▶ _Work to do_: Copy the following material line for line, without changing anything.
○ ○ ○ ○ ○
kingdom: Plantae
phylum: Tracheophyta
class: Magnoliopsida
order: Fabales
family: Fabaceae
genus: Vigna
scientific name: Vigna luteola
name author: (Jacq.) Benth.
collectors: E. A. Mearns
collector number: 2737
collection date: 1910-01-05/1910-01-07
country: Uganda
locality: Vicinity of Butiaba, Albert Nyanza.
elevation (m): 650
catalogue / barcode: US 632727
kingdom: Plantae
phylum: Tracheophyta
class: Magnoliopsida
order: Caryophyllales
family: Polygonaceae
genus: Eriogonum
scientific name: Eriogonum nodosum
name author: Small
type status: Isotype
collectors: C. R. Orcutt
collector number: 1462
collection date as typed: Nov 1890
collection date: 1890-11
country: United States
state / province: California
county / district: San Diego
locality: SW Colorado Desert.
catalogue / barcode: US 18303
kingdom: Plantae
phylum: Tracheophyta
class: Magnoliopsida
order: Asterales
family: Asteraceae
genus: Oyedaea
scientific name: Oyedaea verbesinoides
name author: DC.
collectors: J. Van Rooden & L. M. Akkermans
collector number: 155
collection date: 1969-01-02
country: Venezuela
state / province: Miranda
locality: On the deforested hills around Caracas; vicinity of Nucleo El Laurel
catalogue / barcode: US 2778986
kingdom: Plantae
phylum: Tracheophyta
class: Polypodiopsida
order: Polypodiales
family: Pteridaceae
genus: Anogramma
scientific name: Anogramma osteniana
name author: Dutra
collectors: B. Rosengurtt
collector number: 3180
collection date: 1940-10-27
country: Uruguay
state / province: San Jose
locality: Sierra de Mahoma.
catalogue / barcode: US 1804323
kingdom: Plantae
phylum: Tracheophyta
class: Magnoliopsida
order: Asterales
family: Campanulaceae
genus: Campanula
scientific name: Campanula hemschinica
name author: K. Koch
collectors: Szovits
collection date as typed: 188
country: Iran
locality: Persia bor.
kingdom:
○ ○ ○ ○ ○
▶ _Solution to the exercise_:
kingdom: Plantae
phylum: Tracheophyta
class: Magnoliopsida
order: Fabales
family: Fabaceae
genus: Vigna
scientific name: Vigna luteola
name author: (Jacq.) Benth.
collectors: E. A. Mearns
collector number: 2737
collection date: 1910-01-05/1910-01-07
country: Uganda
locality: Vicinity of Butiaba, Albert Nyanza.
elevation (m): 650
catalogue / barcode: US 632727
kingdom: Plantae
phylum: Tracheophyta
class: Magnoliopsida
order: Caryophyllales
family: Polygonaceae
genus: Eriogonum
scientific name: Eriogonum nodosum
name author: Small
type status: Isotype
collectors: C. R. Orcutt
collector number: 1462
collection date as typed: Nov 1890
collection date: 1890-11
country: United States
state / province: California
county / district: San Diego
locality: SW Colorado Desert.
catalogue / barcode: US 18303
kingdom: Plantae
phylum: Tracheophyta
class: Magnoliopsida
order: Asterales
family: Asteraceae
genus: Oyedaea
scientific name: Oyedaea verbesinoides
name author: DC.
collectors: J. Van Rooden & L. M. Akkermans
collector number: 155
collection date: 1969-01-02
country: Venezuela
state / province: Miranda
locality: On the deforested hills around Caracas; vicinity of Nucleo El Laurel
catalogue / barcode: US 2778986
kingdom: Plantae
phylum: Tracheophyta
class: Polypodiopsida
order: Polypodiales
family: Pteridaceae
genus: Anogramma
scientific name: Anogramma osteniana
name author: Dutra
collectors: B. Rosengurtt
collector number: 3180
collection date: 1940-10-27
country: Uruguay
state / province: San Jose
locality: Sierra de Mahoma.
catalogue / barcode: US 1804323
kingdom: Plantae
phylum: Tracheophyta
class: Magnoliopsida
order: Asterales
family: Campanulaceae
genus: Campanula
scientific name: Campanula hemschinica
name author: K. Koch
collectors: Szovits
collection date as typed: 188
country: Iran
locality: Persia bor.
kingdom:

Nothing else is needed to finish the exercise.